> **İş görevi a**: Listede "githubusercontent" dizesini içeren bütün satırları seçin. Büyük ve küçük harf ayrımı dikkate alınmalıdır.

> **Okuma parçası**:
========

M. Şehmus Güzel
Arkeoloji ve Sanat Yayınları genel olarak araştırma ve kazı yapmış ünlü akedemisyenlerin ve iyi tarihçilerin yapıtlarını yayınlanmasıyla tanınıyor. Bu kez bu kural bir parça bozulmuş. İyi de olmuş. İlk defa arkeolog veya tarihçi olmayan birinin çalışması okuyuculara sunuluyor. Değerli hemşehrimiz Müslüm Üzülmez’in ‘On Bin Yıllık Tarihin Tanığı: Hilar’ adlı çok önemli bir kitabı Arkeoloji ve Sanat Yayınları tarafından yayımladı. Kitabın sunu yazısını ise Hilar’ı a’dan z’ye bilen Zülküf Güneli yazmış. Üzülmez’in kitabına sunu yazması ise hem çok iyi fikir, hem de geçmişin bize göz kırpmasıdır. Hilarlı olana da bu yakışır zaten. İyi eser yerini böylece buluyor. İyi eser çünkü yerel tarih alanındaki en iyilerden biri. Mutlaka örnek alınacak, örnek verilecek bir yapıt.

========

> **İş görevi b**:
Yukarıdaki okuma parçasına göre lütfen şu soruları yanıtlayın:
(i) Kitabı hangi yayınevi yayımladı?
(ii) Kitabın sunu yazısını kim yazdı?
(iii) Kitabın adı nedir?

========

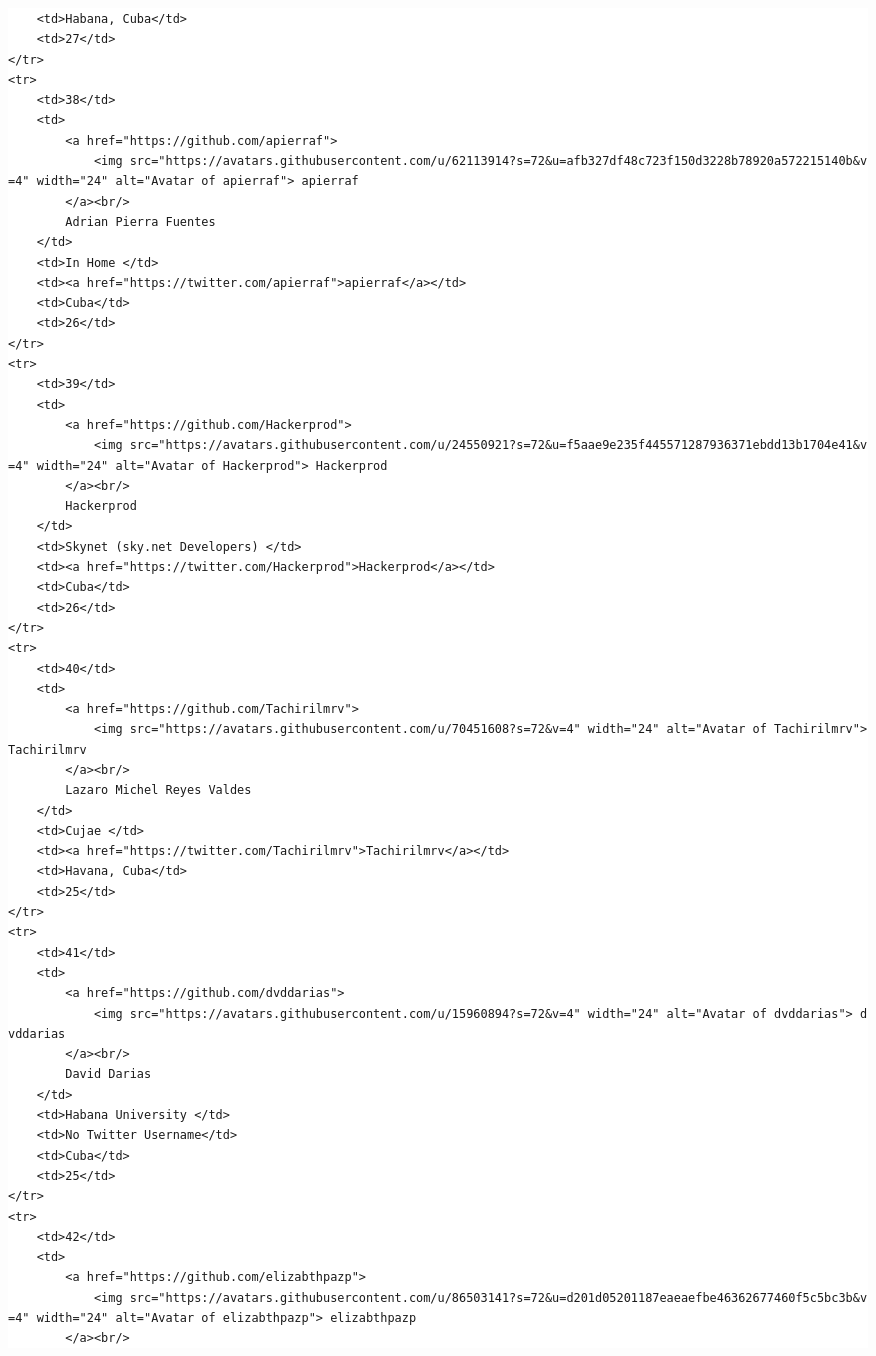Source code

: 		<td>Habana, Cuba</td>
		<td>27</td>
	</tr>
	<tr>
		<td>38</td>
		<td>
			<a href="https://github.com/apierraf">
				<img src="https://avatars.githubusercontent.com/u/62113914?s=72&u=afb327df48c723f150d3228b78920a572215140b&v=4" width="24" alt="Avatar of apierraf"> apierraf
			</a><br/>
			Adrian Pierra Fuentes
		</td>
		<td>In Home </td>
		<td><a href="https://twitter.com/apierraf">apierraf</a></td>
		<td>Cuba</td>
		<td>26</td>
	</tr>
	<tr>
		<td>39</td>
		<td>
			<a href="https://github.com/Hackerprod">
				<img src="https://avatars.githubusercontent.com/u/24550921?s=72&u=f5aae9e235f445571287936371ebdd13b1704e41&v=4" width="24" alt="Avatar of Hackerprod"> Hackerprod
			</a><br/>
			Hackerprod
		</td>
		<td>Skynet (sky.net Developers) </td>
		<td><a href="https://twitter.com/Hackerprod">Hackerprod</a></td>
		<td>Cuba</td>
		<td>26</td>
	</tr>
	<tr>
		<td>40</td>
		<td>
			<a href="https://github.com/Tachirilmrv">
				<img src="https://avatars.githubusercontent.com/u/70451608?s=72&v=4" width="24" alt="Avatar of Tachirilmrv"> Tachirilmrv
			</a><br/>
			Lazaro Michel Reyes Valdes
		</td>
		<td>Cujae </td>
		<td><a href="https://twitter.com/Tachirilmrv">Tachirilmrv</a></td>
		<td>Havana, Cuba</td>
		<td>25</td>
	</tr>
	<tr>
		<td>41</td>
		<td>
			<a href="https://github.com/dvddarias">
				<img src="https://avatars.githubusercontent.com/u/15960894?s=72&v=4" width="24" alt="Avatar of dvddarias"> dvddarias
			</a><br/>
			David Darias
		</td>
		<td>Habana University </td>
		<td>No Twitter Username</td>
		<td>Cuba</td>
		<td>25</td>
	</tr>
	<tr>
		<td>42</td>
		<td>
			<a href="https://github.com/elizabthpazp">
				<img src="https://avatars.githubusercontent.com/u/86503141?s=72&u=d201d05201187eaeaefbe46362677460f5c5bc3b&v=4" width="24" alt="Avatar of elizabthpazp"> elizabthpazp
			</a><br/>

========

> **Yanıt a**:
				<img src="https://avatars.githubusercontent.com/u/62113914?s=72&u=afb327df48c723f150d3228b78920a572215140b&v=4" width="24" alt="Avatar of apierraf"> apierraf
				<img src="https://avatars.githubusercontent.com/u/24550921?s=72&u=f5aae9e235f445571287936371ebdd13b1704e41&v=4" width="24" alt="Avatar of Hackerprod"> Hackerprod
				<img src="https://avatars.githubusercontent.com/u/70451608?s=72&v=4" width="24" alt="Avatar of Tachirilmrv"> Tachirilmrv
				<img src="https://avatars.githubusercontent.com/u/15960894?s=72&v=4" width="24" alt="Avatar of dvddarias"> dvddarias
				<img src="https://avatars.githubusercontent.com/u/86503141?s=72&u=d201d05201187eaeaefbe46362677460f5c5bc3b&v=4" width="24" alt="Avatar of elizabthpazp"> elizabthpazp

> **Yanıt b**:
(i) Arkeoloji ve Sanat Yayınları
(ii) Zülküf Güneli
(iii) On Bin Yıllık Tarihin Tanığı: Hilar